Real-world sorting: chaining comparisons
Single-field sorting is straightforward. Real data rarely is. You often need to sort by a primary key, then break ties with a secondary key, then a tertiary key. The Less method handles this with simple boolean logic.
type LogEntry struct {
Timestamp time.Time
Level string
Message string
}
type ByTimeThenLevel []LogEntry
func (s ByTimeThenLevel) Len() int { return len(s) }
func (s ByTimeThenLevel) Less(i, j int) bool {
// Compare timestamps first.
if !s[i].Timestamp.Equal(s[j].Timestamp) {
return s[i].Timestamp.Before(s[j].Timestamp)
}
// Timestamps are equal, so compare severity levels alphabetically.
return s[i].Level < s[j].Level
}
func (s ByTimeThenLevel) Swap(i, j int) {
s[i], s[j] = s[j], s[i]
}
The Less method must be fast. The sorting algorithm calls it O(n log n) times. If you compute a hash, allocate memory, or make a network call inside Less, the sort will crawl. Precompute expensive values or cache them in the struct before sorting.

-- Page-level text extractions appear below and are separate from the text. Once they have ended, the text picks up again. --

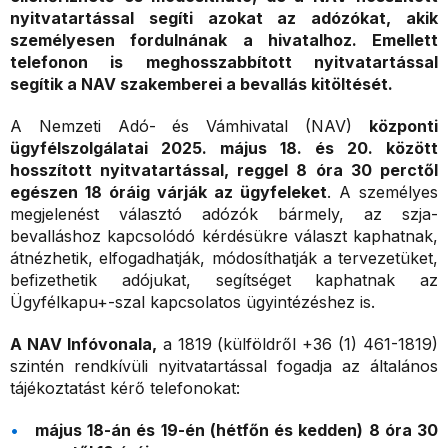
nyitvatartással segíti azokat az adózókat, akik
személyesen fordulnának a hivatalhoz. Emellett
telefonon is meghosszabbított nyitvatartással
segítik a NAV szakemberei a bevallás kitöltését.
A Nemzeti Adó- és Vámhivatal (NAV)
központi
ügyfélszolgálatai 2025. május 18. és 20. között
hosszított nyitvatartással, reggel 8 óra 30 perctől
egészen 18 óráig várják az ügyfeleket
. A személyes
megjelenést választó adózók bármely, az szja-
bevalláshoz kapcsolódó kérdésükre választ kaphatnak,
átnézhetik, elfogadhatják, módosíthatják a tervezetüket,
befizethetik adójukat, segítséget kaphatnak az
Ügyfélkapu+-szal kapcsolatos ügyintézéshez is.
A NAV Infóvonala,
a 1819 (külföldről +36 (1) 461-1819)
szintén rendkívüli nyitvatartással fogadja az általános
tájékoztatást kérő telefonokat:
május 18-án és 19-én (hétfőn és kedden) 8 óra 30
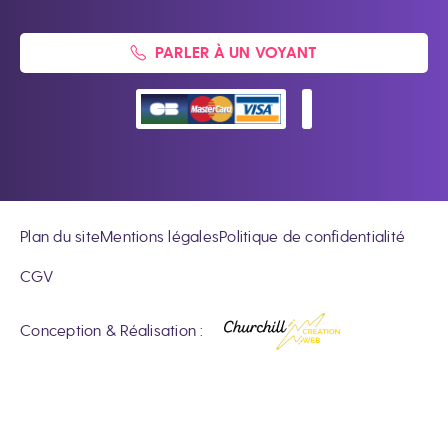
PARLER À UN VOYANT
Plan du site
Mentions légales
Politique de confidentialité
CGV
Conception & Réalisation :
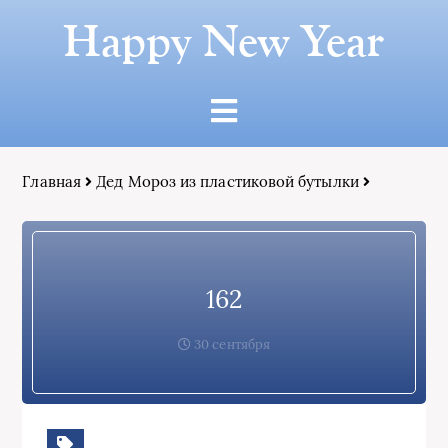
Happy New Year
Главная
Дед Мороз из пластиковой бутылки
162
30 сентября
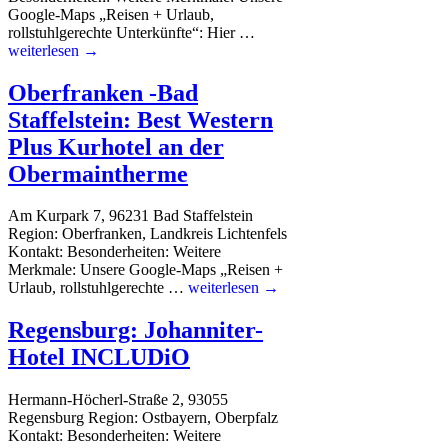
Google-Maps „Reisen + Urlaub,
rollstuhlgerechte Unterkünfte“: Hier …
weiterlesen →
Oberfranken -Bad
Staffelstein: Best Western
Plus Kurhotel an der
Obermaintherme
Am Kurpark 7, 96231 Bad Staffelstein
Region: Oberfranken, Landkreis Lichtenfels
Kontakt: Besonderheiten: Weitere
Merkmale: Unsere Google-Maps „Reisen +
Urlaub, rollstuhlgerechte …
weiterlesen →
Regensburg: Johanniter-
Hotel INCLUDiO
Hermann-Höcherl-Straße 2, 93055
Regensburg Region: Ostbayern, Oberpfalz
Kontakt: Besonderheiten: Weitere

Stability matters when you sort multiple times. sort.Sort is not stable. If two elements compare as equal, their relative order may change. If you need to preserve the original order for equal elements, use sort.Stable instead. It uses a merge sort variant that guarantees stability at a slight performance cost.

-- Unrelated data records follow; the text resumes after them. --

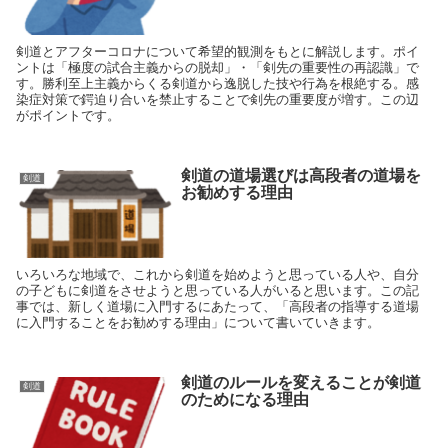
剣道とアフターコロナについて希望的観測をもとに解説します。ポイ
ントは「極度の試合主義からの脱却」・「剣先の重要性の再認識」で
す。勝利至上主義からくる剣道から逸脱した技や行為を根絶する。感
染症対策で鍔迫り合いを禁止することで剣先の重要度が増す。この辺
がポイントです。
剣道の道場選びは高段者の道場を
剣道
お勧めする理由
いろいろな地域で、これから剣道を始めようと思っている人や、自分
の子どもに剣道をさせようと思っている人がいると思います。この記
事では、新しく道場に入門するにあたって、「高段者の指導する道場
に入門することをお勧めする理由」について書いていきます。
剣道のルールを変えることが剣道
剣道
のためになる理由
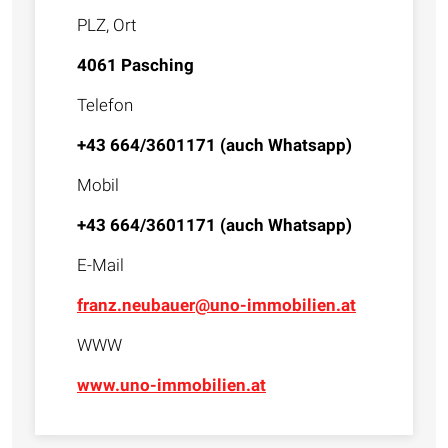
PLZ, Ort
4061 Pasching
Telefon
+43 664/3601171 (auch Whatsapp)
Mobil
+43 664/3601171 (auch Whatsapp)
E-Mail
franz.neubauer@uno-immobilien.at
WWW
www.uno-immobilien.at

The worst goroutine bug is the one that never logs. The worst sort bug is the one that silently reorders equal elements. Pick the algorithm that matches your data.
When the contract breaks
The sorting algorithm assumes your Less method defines a strict weak ordering. That means three mathematical properties must hold: irreflexivity, antisymmetry, and transitivity. If your comparison logic violates these, the algorithm will panic or return garbage.
Irreflexivity means Less(i, i) must always return false. An element cannot be less than itself. Antisymmetry means if Less(i, j) is true, then Less(j, i) must be false. Transitivity means if i < j and j < k, then i < k. Floating point comparisons with NaN break these rules. Custom string collations that ignore case but treat accents inconsistently break these rules.
The compiler cannot check mathematical properties. It only checks signatures. If you pass a broken Less function, the runtime will eventually hit an invariant violation and panic with panic: sort: Slice is not sorted or panic: runtime error: index out of range. The stack trace points to the sort package, not your code. Trace the panic back to your Less implementation and verify the ordering logic.
Modifying the slice length during a sort also causes immediate panics. The algorithm caches the length at the start. If Swap or Less appends to or slices the underlying array, the cached length becomes stale. The algorithm will index past the end of the slice. Keep the slice immutable during the sort. Create a new slice if you need to filter before sorting.
Goroutines are cheap. Channels are not magic. Sorting contracts are strict. Respect the math or the runtime will respect you back.
Pick the right tool
Go provides multiple ways to sort data. The standard library evolved from interface-based sorting to closure-based helpers, and finally to generic functions. Each has a specific use case.
Use sort.Interface when you need to sort a custom type repeatedly and want the comparison logic tightly coupled to the type definition. Use sort.Slice when you have a one-off sort on a built-in slice and prefer passing a closure instead of defining a new type. Use slices.SortFunc when you are on Go 1.21+ and want generic, type-safe sorting without boilerplate. Use plain sequential code when you don't need sorting: the simplest thing that works is usually the right thing.
The interface approach is verbose by design. The community accepts the boilerplate because it makes the comparison rules explicit and reusable. gofmt will format the method set consistently. Do not argue about indentation. Let the tool decide.